**SUPPLIED PASSAGE**
★ ★ ★ ★ ★

After the set up, the distributed job will be launched and the following variables are exported: num_processes: int, num_machines: int, machine_rank: int, main_process_ip: str, main_process_port: int.
- class nntool.slurm.Task(argv, slurm_config, verbose=False)[source]¶
The base class for all tasks that will be run on Slurm. Especially useful for distributed tasks that need to set up the distributed environment variables.
- Parameters:
argv (list[str]) – the command line arguments to run the task. This will be passed to the command method to reconstruct the command line.
slurm_config (SlurmConfig) – the Slurm configuration to use for the task.
verbose (bool, optional) – whether to print verbose output. Defaults to False.
- class nntool.slurm.DistributedTaskConfig(num_processes='$nntool_num_processes', num_machines='$nntool_num_machines', machine_rank='$nntool_machine_rank', main_process_ip='$nntool_main_process_ip', main_process_port='$nntool_main_process_port')[source]¶
Configuration for distributed tasks. This is used to set up the distributed environment variables for PyTorch distributed training.
- Parameters:
num_processes (int) – The total number of processes to run across all machines.
num_machines (int) – The number of machines to run the task on.
machine_rank (int) – The rank of the current machine in the distributed setup.

★ ★ ★ ★ ★

**MATERIAL PROVIDED**
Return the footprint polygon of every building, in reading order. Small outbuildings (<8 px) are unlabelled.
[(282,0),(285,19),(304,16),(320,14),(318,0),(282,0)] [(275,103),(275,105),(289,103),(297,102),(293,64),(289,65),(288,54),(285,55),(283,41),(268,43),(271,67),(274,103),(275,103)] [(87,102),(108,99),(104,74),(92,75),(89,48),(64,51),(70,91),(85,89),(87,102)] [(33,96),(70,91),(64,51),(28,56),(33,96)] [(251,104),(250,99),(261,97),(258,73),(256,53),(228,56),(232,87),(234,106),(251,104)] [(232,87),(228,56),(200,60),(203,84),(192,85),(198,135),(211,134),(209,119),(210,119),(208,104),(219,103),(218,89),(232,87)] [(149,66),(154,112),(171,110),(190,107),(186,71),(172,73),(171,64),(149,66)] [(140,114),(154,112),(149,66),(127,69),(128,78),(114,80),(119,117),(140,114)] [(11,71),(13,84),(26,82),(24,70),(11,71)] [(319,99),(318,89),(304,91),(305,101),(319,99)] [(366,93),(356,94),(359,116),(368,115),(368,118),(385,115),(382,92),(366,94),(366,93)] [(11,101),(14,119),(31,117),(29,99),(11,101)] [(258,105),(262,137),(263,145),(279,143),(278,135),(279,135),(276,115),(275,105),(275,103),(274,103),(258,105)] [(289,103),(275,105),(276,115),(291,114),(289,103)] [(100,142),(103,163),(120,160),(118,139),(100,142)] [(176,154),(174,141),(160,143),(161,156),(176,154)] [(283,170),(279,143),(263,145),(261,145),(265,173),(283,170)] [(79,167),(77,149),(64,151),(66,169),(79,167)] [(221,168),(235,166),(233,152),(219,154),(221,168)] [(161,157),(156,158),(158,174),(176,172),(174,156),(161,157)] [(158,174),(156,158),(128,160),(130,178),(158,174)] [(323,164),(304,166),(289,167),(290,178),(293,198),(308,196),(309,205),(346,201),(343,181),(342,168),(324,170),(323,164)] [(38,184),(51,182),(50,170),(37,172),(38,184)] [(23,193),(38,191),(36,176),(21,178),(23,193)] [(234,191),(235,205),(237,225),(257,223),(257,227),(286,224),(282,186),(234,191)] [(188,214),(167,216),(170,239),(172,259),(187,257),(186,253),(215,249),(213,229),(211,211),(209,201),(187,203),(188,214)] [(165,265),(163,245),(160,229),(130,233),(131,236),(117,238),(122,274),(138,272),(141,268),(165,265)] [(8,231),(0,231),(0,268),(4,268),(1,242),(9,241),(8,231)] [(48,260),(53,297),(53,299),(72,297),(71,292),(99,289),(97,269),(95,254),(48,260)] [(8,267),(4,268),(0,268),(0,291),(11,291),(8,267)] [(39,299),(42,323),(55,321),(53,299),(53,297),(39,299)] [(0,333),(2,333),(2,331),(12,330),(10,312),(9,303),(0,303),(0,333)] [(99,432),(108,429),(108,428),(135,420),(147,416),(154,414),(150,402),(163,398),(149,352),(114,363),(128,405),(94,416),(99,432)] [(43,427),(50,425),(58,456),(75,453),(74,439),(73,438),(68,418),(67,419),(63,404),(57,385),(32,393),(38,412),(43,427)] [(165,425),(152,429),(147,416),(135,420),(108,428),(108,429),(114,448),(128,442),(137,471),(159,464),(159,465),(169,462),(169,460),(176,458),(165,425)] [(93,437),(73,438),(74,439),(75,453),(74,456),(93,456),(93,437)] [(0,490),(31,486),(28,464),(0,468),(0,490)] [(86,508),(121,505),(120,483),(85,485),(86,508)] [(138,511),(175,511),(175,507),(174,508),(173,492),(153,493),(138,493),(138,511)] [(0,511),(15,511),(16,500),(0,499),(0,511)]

★ ★ ★ ★ ★

**REQUIRED TASKS**
• a. Return a word-for-word copy of the part of the Slurm documentation that begins at the words "verbose (bool, optional)" and stops after "the distributed setup.".
• b. Answer these questions from the Slurm documentation:
(i) What is the default value of the verbose parameter of nntool.slurm.Task?
(ii) What does the num_machines parameter of DistributedTaskConfig specify?
(iii) DistributedTaskConfig sets up distributed environment variables for which framework's distributed training?

**EXPECTED RESPONSES**
• a.
verbose (bool, optional) – whether to print verbose output. Defaults to False.
- class nntool.slurm.DistributedTaskConfig(num_processes='$nntool_num_processes', num_machines='$nntool_num_machines', machine_rank='$nntool_machine_rank', main_process_ip='$nntool_main_process_ip', main_process_port='$nntool_main_process_port')[source]¶
Configuration for distributed tasks. This is used to set up the distributed environment variables for PyTorch distributed training.
- Parameters:
num_processes (int) – The total number of processes to run across all machines.
num_machines (int) – The number of machines to run the task on.
machine_rank (int) – The rank of the current machine in the distributed setup.

• b.
(i) False.
(ii) The number of machines to run the task on.
(iii) PyTorch.